Life is full of tough choices. What should I spend my REI dividend on? Ski season is over, so do I want to start a new activity, like paddling? Do I want a boat designed for day trips, touring or fishing? Add to these questions the warm sun, shimmering water, and a paddle in hand, and you have a recipe for indecision. I was lucky enough to be blissfully stuck on the fence at the recent REI Paddle Demo Day at Stan Sayres Memorial Park in Seattle.
Why does REI hold these events? Well, it’s hard to know exactly how a boat feels in the water until you launch it, and having an experienced paddling representative nearby to answer questions really unlocks the potential of a kayak, canoe or paddleboard. It’s a free event, and you don’t even have to come with a specific boat in mind. From the latest sit-on-tops to that touring boat you’ve been curious to try, these demos get you on the water in a safe, fun environment.
I attended to help decide what type of kayak to purchase for the upcoming season: a fishing kayak or a touring kayak. One offers stability that works great for tying knots, rigging gear and hauling in your catch. The other is typically speedy, sleek and designed to cover water. Could I find a kayak that might have the best qualities of both? Or would I have to choose one? What accessories should I look for? Do those kayaks come in awesome colors, like salmon and silver, or maybe even camouflage?
I was not disappointed with the number of boats I could demo. Stan Sayres Park was stuffed to the gills with watercraft from virtually all of REI’s major brands. There were reps from Delta, Necky, Old Town, Ocean Kayak, Lendal, Carlisle, Extrasport, Wilderness Systems, Perception, Dagger, Mad River Canoe, Adventure Technology, Harmony, Emotion Kayaks, Bending Branches, Stohlquist, Esquif, Hurricane Kayaks, C4 Waterman, Surftech, NRS, Kokatat, Teva, O’Neill, Pakboats, and Advanced Elements. It came off without a hitch, except, of course, the hitches from Thule. REI also had representatives from the Puget Sound Keeper Alliance and the Washington Water Trails Association.

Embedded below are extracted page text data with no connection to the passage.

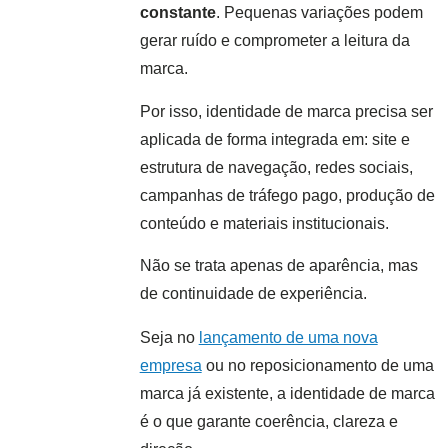
constante
. Pequenas variações podem
gerar ruído e comprometer a leitura da
marca.
Por isso, identidade de marca precisa ser
aplicada de forma integrada em: site e
estrutura de navegação, redes sociais,
campanhas de tráfego pago, produção de
conteúdo e materiais institucionais.
Não se trata apenas de aparência, mas
de continuidade de experiência.
Seja no
lançamento de uma nova
empresa
ou no reposicionamento de uma
marca já existente, a identidade de marca
é o que garante coerência, clareza e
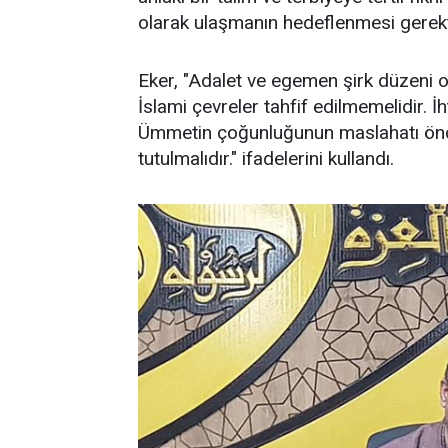
olarak ulaşmanın hedeflenmesi gerektiğ
Eker, "Adalet ve egemen şirk düzeni o
İslami çevreler tahfif edilmemelidir. İh
Ümmetin çoğunluğunun maslahatı öncel
tutulmalıdır." ifadelerini kullandı.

Smiles were big, feet were wet, and families were out in full force. REI staff from local stores, including Seattle and Redmond, were on hand to help launch boats and find gear. Speaking to Andy Friedlander, the Community Outreach Coordinator at the Seattle REI, I learned that the event brought in over 400 people for the day. Of particular popularity this year was the lineup of stand up paddleboards (SUP) from C4, Surftech and Ocean Kayak. At times, it seemed like half of the attendees on the water were standing! A volunteer at the event, REI's Leland Ching, noted that ”several times during the day all of the demo SUP boards were out on the water,” and there was “intense interest” from paddlers of all ages, including adolescents. For more information about stand-up paddling, check out the REI Expert Advice paddleboarding article and video.

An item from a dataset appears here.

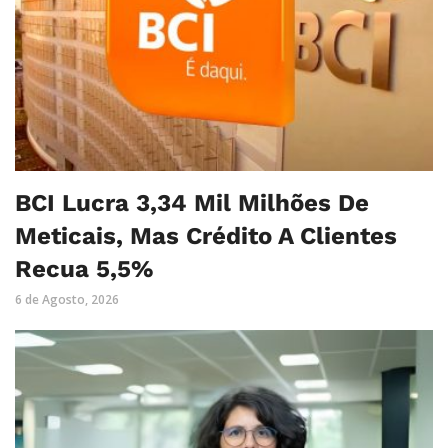
BCI Lucra 3,34 Mil Milhões De
Meticais, Mas Crédito A Clientes
Recua 5,5%
6 de Agosto, 2026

At the time of this posting, most of the 2010 demos held near REI stores have already passed, with the exceptions of REI Portland, Ore., and REI Huntington Beach, Calif. If you live near these areas and you’re interested in signing up, you can register by following the links for Portland REI Outdoor Fest and Huntington Beach REI Paddle Fest 2010.
So, did the demo help me decide whether to get a touring kayak or a fishing kayak? Absolutely. I loved the stability of a fishing kayak, a characteristic that I wouldn’t have experienced in the store. I tend to geek out on accessories and being in the cockpit gave me a feel for how much I could reasonably bring and keep organized. Now if I could only find a kayak that’s painted exactly like a salmon, I could effortlessly blend in with my environment … and scare the living daylights out of passing sea lions.